EXERCISE INSTRUCTIONS
Among the lines of the records below, count those with the word "give". Reply with that number alone.

(Items from a dataset)
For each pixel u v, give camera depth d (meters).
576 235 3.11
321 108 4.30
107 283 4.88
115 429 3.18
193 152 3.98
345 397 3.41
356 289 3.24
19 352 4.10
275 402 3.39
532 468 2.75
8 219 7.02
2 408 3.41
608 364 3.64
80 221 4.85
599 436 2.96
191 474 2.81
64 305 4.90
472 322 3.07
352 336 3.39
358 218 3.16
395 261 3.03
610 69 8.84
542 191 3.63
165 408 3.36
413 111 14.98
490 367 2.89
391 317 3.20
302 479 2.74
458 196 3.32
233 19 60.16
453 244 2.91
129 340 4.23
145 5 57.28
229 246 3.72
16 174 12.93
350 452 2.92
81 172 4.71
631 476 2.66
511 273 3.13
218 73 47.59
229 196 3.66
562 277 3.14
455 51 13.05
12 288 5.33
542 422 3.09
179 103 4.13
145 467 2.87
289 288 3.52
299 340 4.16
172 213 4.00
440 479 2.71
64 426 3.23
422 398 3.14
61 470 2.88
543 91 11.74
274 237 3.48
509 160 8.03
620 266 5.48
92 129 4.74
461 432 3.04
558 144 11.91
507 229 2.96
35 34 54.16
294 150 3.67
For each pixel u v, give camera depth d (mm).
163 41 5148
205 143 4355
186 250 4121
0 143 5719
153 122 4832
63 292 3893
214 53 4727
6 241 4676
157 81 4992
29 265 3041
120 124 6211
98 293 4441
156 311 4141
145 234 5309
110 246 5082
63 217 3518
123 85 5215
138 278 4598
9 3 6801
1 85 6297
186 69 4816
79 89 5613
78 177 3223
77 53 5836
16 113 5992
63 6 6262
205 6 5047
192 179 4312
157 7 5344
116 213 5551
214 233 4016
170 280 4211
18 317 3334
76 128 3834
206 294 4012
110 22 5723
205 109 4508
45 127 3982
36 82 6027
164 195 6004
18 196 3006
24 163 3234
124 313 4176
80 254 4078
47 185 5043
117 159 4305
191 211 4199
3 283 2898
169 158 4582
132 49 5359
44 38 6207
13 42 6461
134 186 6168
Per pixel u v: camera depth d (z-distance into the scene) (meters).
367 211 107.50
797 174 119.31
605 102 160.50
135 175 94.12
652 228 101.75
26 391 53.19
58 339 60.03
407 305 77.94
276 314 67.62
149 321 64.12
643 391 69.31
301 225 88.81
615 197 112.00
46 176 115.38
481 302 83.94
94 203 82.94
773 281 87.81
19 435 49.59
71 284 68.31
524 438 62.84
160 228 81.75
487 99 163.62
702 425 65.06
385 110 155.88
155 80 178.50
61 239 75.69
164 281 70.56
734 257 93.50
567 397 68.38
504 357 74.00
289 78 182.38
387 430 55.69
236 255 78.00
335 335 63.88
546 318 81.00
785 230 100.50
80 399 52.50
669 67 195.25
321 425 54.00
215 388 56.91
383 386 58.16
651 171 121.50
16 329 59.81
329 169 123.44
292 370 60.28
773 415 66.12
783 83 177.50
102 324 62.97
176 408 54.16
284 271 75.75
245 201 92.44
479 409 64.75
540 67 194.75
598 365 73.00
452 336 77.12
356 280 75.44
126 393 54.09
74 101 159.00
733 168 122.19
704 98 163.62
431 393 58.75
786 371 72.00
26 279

EXERCISE RESPONSE
2